## [Problem]
Produce a verbatim copy of the entries listed below.

-- Data follows --

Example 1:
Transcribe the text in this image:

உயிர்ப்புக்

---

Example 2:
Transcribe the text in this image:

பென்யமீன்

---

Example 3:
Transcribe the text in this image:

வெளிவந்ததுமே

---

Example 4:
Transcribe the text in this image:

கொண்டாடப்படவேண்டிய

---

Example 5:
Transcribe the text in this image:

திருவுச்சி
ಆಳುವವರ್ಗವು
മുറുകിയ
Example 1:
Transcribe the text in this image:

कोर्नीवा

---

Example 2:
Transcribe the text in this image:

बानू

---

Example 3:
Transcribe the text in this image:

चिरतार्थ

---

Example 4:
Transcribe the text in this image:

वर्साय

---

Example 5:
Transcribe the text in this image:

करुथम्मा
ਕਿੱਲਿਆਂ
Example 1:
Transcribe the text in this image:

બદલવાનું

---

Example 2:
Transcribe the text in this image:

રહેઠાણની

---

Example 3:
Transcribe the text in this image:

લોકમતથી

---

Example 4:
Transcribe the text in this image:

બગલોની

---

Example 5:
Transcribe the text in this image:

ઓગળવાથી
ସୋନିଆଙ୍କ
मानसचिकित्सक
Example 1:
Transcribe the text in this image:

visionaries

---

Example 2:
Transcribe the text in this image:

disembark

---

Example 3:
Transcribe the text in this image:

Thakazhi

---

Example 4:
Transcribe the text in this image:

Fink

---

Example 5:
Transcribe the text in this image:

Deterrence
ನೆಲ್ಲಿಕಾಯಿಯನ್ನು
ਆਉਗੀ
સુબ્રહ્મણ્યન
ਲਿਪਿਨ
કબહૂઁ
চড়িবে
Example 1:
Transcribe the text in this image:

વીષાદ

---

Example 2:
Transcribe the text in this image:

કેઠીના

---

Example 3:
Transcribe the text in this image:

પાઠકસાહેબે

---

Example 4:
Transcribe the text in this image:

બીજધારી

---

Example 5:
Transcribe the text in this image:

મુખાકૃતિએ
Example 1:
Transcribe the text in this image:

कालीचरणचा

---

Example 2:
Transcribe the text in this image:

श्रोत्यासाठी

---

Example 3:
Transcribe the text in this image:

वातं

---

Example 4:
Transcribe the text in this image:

-- Data concluded --

## [Solved exercise]
Example 1:
Transcribe the text in this image:

உயிர்ப்புக்

---

Example 2:
Transcribe the text in this image:

பென்யமீன்

---

Example 3:
Transcribe the text in this image:

வெளிவந்ததுமே

---

Example 4:
Transcribe the text in this image:

கொண்டாடப்படவேண்டிய

---

Example 5:
Transcribe the text in this image:

திருவுச்சி
ಆಳುವವರ್ಗವು
മുറുകിയ
Example 1:
Transcribe the text in this image:

कोर्नीवा

---

Example 2:
Transcribe the text in this image:

बानू

---

Example 3:
Transcribe the text in this image:

चिरतार्थ

---

Example 4:
Transcribe the text in this image:

वर्साय

---

Example 5:
Transcribe the text in this image:

करुथम्मा
ਕਿੱਲਿਆਂ
Example 1:
Transcribe the text in this image:

બદલવાનું

---

Example 2:
Transcribe the text in this image:

રહેઠાણની

---

Example 3:
Transcribe the text in this image:

લોકમતથી

---

Example 4:
Transcribe the text in this image:

બગલોની

---

Example 5:
Transcribe the text in this image:

ઓગળવાથી
ସୋନିଆଙ୍କ
मानसचिकित्सक
Example 1:
Transcribe the text in this image:

visionaries

---

Example 2:
Transcribe the text in this image:

disembark

---

Example 3:
Transcribe the text in this image:

Thakazhi

---

Example 4:
Transcribe the text in this image:

Fink

---

Example 5:
Transcribe the text in this image:

Deterrence
ನೆಲ್ಲಿಕಾಯಿಯನ್ನು
ਆਉਗੀ
સુબ્રહ્મણ્યન
ਲਿਪਿਨ
કબહૂઁ
চড়িবে
Example 1:
Transcribe the text in this image:

વીષાદ

---

Example 2:
Transcribe the text in this image:

કેઠીના

---

Example 3:
Transcribe the text in this image:

પાઠકસાહેબે

---

Example 4:
Transcribe the text in this image:

બીજધારી

---

Example 5:
Transcribe the text in this image:

મુખાકૃતિએ
Example 1:
Transcribe the text in this image:

कालीचरणचा

---

Example 2:
Transcribe the text in this image:

श्रोत्यासाठी

---

Example 3:
Transcribe the text in this image:

वातं

---

Example 4:
Transcribe the text in this image:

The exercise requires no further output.